Ooooh, fractals! FRACTALS! You would not BELIEVE how many people are slapping
fractals on t-shirts and then acting like they’ve got a clothing store!
Look, we all had a fractal flirtation…until we realized they were entirely
mathematically computer generated and didn’t reflect an ounce of talent.
But if you’ve got a fractal program? OMFG! YOU’VE GOT A SHIRT!
What sass! This will no doubt be purchased by the one person in your school
or office that no one, in fact, talks to. “Oh are you still an asshole?”
Wait a minute, that’s actually way better. OMFG! I’VE GOT A SHIRT!
The problem with just uploading any old piece of clip art into CafePress
is that sometimes, it just doesn’t make any sense. Are we to believe that
a mighty golfer, standing behind the wearer of this beautiful tee, hit a
golf ball with such magnificent fury that it blew right through the person?
Enough already with t-shirts designed for children who are ostensibly
proud that their parents are in the military, even though they probably
don’t even know how to count to five yet.

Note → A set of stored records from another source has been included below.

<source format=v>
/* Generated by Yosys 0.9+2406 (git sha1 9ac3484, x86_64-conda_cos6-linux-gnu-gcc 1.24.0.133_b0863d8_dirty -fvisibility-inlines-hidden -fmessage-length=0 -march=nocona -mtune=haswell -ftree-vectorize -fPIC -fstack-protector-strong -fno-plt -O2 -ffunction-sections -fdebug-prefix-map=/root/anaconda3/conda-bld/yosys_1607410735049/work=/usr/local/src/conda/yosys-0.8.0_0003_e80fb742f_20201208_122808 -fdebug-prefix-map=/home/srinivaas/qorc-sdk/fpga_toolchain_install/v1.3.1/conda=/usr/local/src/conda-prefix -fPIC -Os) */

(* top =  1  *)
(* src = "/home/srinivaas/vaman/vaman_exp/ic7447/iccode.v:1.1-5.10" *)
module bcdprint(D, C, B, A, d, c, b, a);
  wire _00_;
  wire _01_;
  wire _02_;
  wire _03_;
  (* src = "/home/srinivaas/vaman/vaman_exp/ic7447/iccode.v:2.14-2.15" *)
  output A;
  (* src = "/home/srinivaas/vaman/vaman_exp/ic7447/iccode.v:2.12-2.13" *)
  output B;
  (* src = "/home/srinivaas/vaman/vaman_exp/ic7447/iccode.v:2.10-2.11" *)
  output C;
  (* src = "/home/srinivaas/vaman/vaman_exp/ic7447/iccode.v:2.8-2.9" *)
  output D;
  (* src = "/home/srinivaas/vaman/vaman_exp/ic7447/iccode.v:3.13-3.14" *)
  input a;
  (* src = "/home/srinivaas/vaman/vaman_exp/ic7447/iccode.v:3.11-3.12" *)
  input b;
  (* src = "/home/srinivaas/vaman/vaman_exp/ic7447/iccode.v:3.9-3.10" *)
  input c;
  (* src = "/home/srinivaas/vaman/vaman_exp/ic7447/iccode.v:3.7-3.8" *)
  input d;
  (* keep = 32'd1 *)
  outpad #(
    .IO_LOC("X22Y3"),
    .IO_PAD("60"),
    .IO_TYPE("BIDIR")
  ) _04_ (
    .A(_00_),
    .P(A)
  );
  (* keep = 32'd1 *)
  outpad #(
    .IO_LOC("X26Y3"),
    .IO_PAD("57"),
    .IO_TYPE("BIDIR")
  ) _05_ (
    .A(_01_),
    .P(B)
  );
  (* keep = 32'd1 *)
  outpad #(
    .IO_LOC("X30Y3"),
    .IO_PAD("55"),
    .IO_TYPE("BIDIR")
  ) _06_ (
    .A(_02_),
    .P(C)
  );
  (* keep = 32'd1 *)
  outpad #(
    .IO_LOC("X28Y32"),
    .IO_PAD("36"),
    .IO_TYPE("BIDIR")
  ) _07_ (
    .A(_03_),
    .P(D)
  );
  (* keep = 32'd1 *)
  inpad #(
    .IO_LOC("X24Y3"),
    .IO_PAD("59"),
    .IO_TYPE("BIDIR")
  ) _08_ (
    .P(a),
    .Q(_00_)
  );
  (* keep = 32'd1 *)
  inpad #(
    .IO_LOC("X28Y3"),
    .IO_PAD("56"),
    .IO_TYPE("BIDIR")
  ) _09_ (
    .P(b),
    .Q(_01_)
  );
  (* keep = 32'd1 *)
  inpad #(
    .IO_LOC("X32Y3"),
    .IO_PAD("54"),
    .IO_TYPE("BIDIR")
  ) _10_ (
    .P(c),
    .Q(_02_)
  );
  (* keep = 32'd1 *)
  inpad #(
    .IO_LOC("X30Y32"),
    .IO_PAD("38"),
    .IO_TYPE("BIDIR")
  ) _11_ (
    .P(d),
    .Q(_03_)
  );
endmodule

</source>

Great, kid, your Dad’s a Marine.
Good job. He’ll probably be dead soon. Get a shirt that says that. OMFG!

There is a point to all of this, though. Through its open policy of letting anyone with an Internet connection and a pulse submit a “design,” what began as a great tool for independent designers is now pretty much a joke. Actually, it’s worse than that. Anyone serious about running a CafePress store has to go to great lengths to HIDE the fact that that’s what it is, because the CafePress logo alone scares off customers who are wary of garbage. What is the solution? At the end of the day, CP is still the easiest to get up and running with, with the greatest variety of items available for printing. However, their “base prices” continue to be terrible, and you will only make a dollar or two per item if you want to keep your prices competitive.

Luckily, there is competition on the horizon. Sites like Zazzle and Spreadshirt are just as easy to use, have an ever growing range of items available to print on, have lower base rates so you make more on each sale, and perhaps best of all…require vector-based artwork, ensuring that the marketplace won’t soon be flooded by scanned photographs of snowmen passing for t-shirt designs.

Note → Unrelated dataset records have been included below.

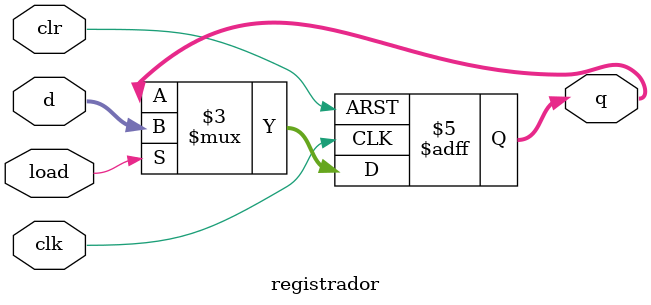
<source format=sv>
module registrador(
    input logic clk, load, clr,
    input logic [3:0] d,
    output logic [3:0] q
);

    always_ff @(posedge clk or posedge clr) begin
        if (clr == 1'b1)
            q <= 4'b0000;   
        else if (load)
            q <= d;  
    end 
endmodule
</source>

Are you running an independent t-shirt company, or a good CafePress shop? Be sure to leave a link in the comments.

There Are 8 Responses So Far. »

  1. the internet is the one place where an individual’s sweet, singular voice can be heard singing above the moldering ruins of society’s ambivalent neglect. LOL, ;)

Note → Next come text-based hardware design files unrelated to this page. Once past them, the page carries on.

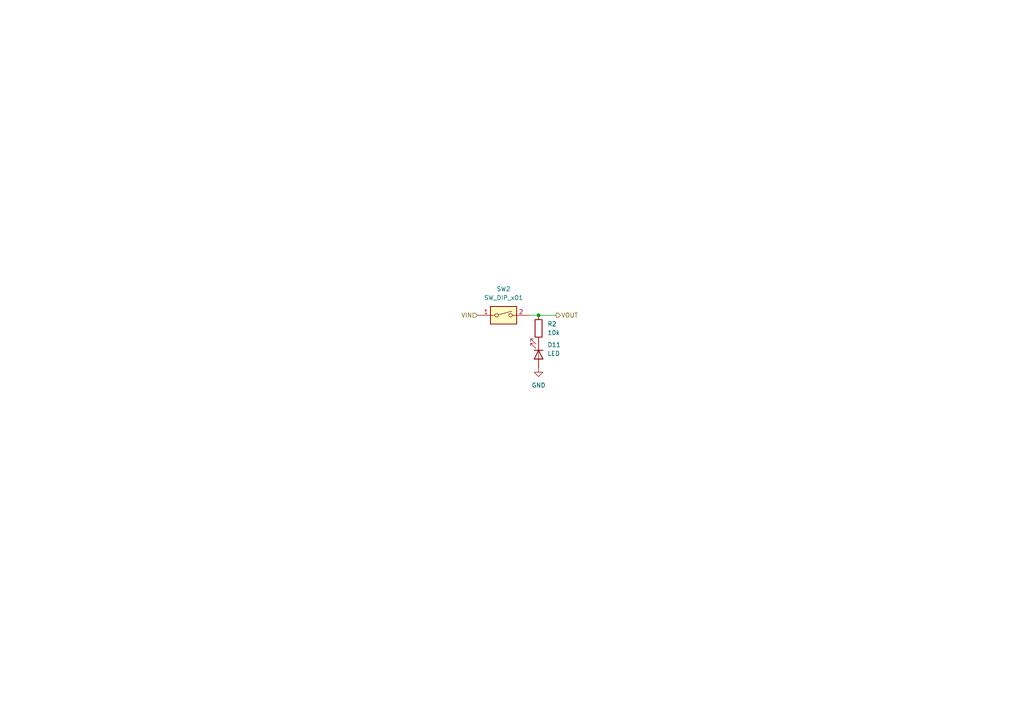
<source format=kicad_sch>
(kicad_sch (version 20211123) (generator eeschema)

  (uuid c4fa2578-7b37-4f7b-9c54-d2a1c41a6393)

  (paper "A4")

  

  (junction (at 156.21 91.44) (diameter 0) (color 0 0 0 0)
    (uuid dad82e60-58ec-40c7-813a-066a4fbeb9b1)
  )

  (wire (pts (xy 153.67 91.44) (xy 156.21 91.44))
    (stroke (width 0) (type default) (color 0 0 0 0))
    (uuid 3a583f6f-e234-4639-bc61-2ac20dc161ca)
  )
  (wire (pts (xy 156.21 91.44) (xy 161.29 91.44))
    (stroke (width 0) (type default) (color 0 0 0 0))
    (uuid 81348356-c87b-4df3-82fb-0de7133df5b2)
  )

  (hierarchical_label "VOUT" (shape output) (at 161.29 91.44 0)
    (effects (font (size 1.27 1.27)) (justify left))
    (uuid 883c24d6-7a2d-43c1-8e3e-29cd28e1a554)
  )
  (hierarchical_label "VIN" (shape input) (at 138.43 91.44 180)
    (effects (font (size 1.27 1.27)) (justify right))
    (uuid a6cb28a2-b465-426b-9085-dbe8a03779ed)
  )

  (symbol (lib_id "power:GND") (at 156.21 106.68 0) (unit 1)
    (in_bom yes) (on_board yes) (fields_autoplaced)
    (uuid 085c94c8-b220-4d68-94d7-62c2f8cb104f)
    (property "Reference" "#PWR012" (id 0) (at 156.21 113.03 0)
      (effects (font (size 1.27 1.27)) hide)
    )
    (property "Value" "GND" (id 1) (at 156.21 111.76 0))
    (property "Footprint" "" (id 2) (at 156.21 106.68 0)
      (effects (font (size 1.27 1.27)) hide)
    )
    (property "Datasheet" "" (id 3) (at 156.21 106.68 0)
      (effects (font (size 1.27 1.27)) hide)
    )
    (pin "1" (uuid c60f7180-cf2c-4964-88c8-9feb9fc02b74))
  )

  (symbol (lib_id "Device:LED") (at 156.21 102.87 270) (unit 1)
    (in_bom yes) (on_board yes) (fields_autoplaced)
    (uuid 1fc83e6f-7559-43de-a2c6-5db4c0e5404e)
    (property "Reference" "D11" (id 0) (at 158.75 100.0124 90)
      (effects (font (size 1.27 1.27)) (justify left))
    )
    (property "Value" "LED" (id 1) (at 158.75 102.5524 90)
      (effects (font (size 1.27 1.27)) (justify left))
    )
    (property "Footprint" "" (id 2) (at 156.21 102.87 0)
      (effects (font (size 1.27 1.27)) hide)
    )
    (property "Datasheet" "~" (id 3) (at 156.21 102.87 0)
      (effects (font (size 1.27 1.27)) hide)
    )
    (pin "1" (uuid 8cd5234a-86f2-43d6-b119-8859e40cfde5))
    (pin "2" (uuid 7e01f117-5d0c-42ef-961e-5c21c642d13b))
  )

  (symbol (lib_id "Switch:SW_DIP_x01") (at 146.05 91.44 0) (unit 1)
    (in_bom yes) (on_board yes) (fields_autoplaced)
    (uuid d04428b7-3791-4c4d-9501-44c280067cf7)
    (property "Reference" "SW2" (id 0) (at 146.05 83.82 0))
    (property "Value" "SW_DIP_x01" (id 1) (at 146.05 86.36 0))
    (property "Footprint" "" (id 2) (at 146.05 91.44 0)
      (effects (font (size 1.27 1.27)) hide)
    )
    (property "Datasheet" "~" (id 3) (at 146.05 91.44 0)
      (effects (font (size 1.27 1.27)) hide)
    )
    (pin "1" (uuid bbb86228-e0b8-4c5b-942e-7febddcfc69d))
    (pin "2" (uuid 631ac5c3-8dbb-4a05-98f7-aacde2cfce4a))
  )

  (symbol (lib_id "Device:R") (at 156.21 95.25 0) (unit 1)
    (in_bom yes) (on_board yes)
    (uuid d82d2427-5fc1-4fa5-9150-a24a523e43df)
    (property "Reference" "R2" (id 0) (at 158.75 93.9799 0)
      (effects (font (size 1.27 1.27)) (justify left))
    )
    (property "Value" "10k" (id 1) (at 158.75 96.52 0)
      (effects (font (size 1.27 1.27)) (justify left))
    )
    (property "Footprint" "" (id 2) (at 154.432 95.25 90)
      (effects (font (size 1.27 1.27)) hide)
    )
    (property "Datasheet" "~" (id 3) (at 156.21 95.25 0)
      (effects (font (size 1.27 1.27)) hide)
    )
    (pin "1" (uuid 61cce5fa-5d93-4c21-8369-591e2b74095c))
    (pin "2" (uuid c3c683c8-5cf5-4c12-9b5e-123f4c153a8c))
  )
)

</source>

  2. The best t-shirt I ever saw was in CA, and it was Our Lady of Guadalupe done entirely in glitter. OMFG does not begin to cover how truly wonderful this shirt was/is. Think this one through…I can visualize a new line, entirely…

  3. We currently live inside that t-shirt.

  4. oh we couldnt agree with you more. and more importantly, we are now out of our funk and hoping you will grace us with your presence for dinner…but cant find your email address. well, could find it in the morning, but wanted to give you some advance notice so as not to be totally rude. would you be interested in dinner saturday night, somewhere inside that tshirt?

  5. as a copy editor, I must point out that the anti-immigrant shirt misspelled both immigrant and legalize. I love those stupid crackers.

  6. What about the “I heart (insert word here)” stores? Does anybody actually buy that crap? BTW, printfection is also a good cafepress alternative. And I run a good CP store:

  7. Lets face the facts, Cafepress makes their money by selling Premium Shop subscriptions. It’s their job to create the illusion that all one needs to do is wipe their butt on a shirt and it will sell. Any experienced designer knows this is not reality….however, wipe your butt and create the shape of a purebred dog and you might be onto something.

  8. I have a CafePress premium shop that is still up. The base prices are high. I really like the commissions system they have set up.

    It takes a lot of time to set up and maintain. I had time before I got a job. Now I have very little time to waste tweaking a premium site for such little return.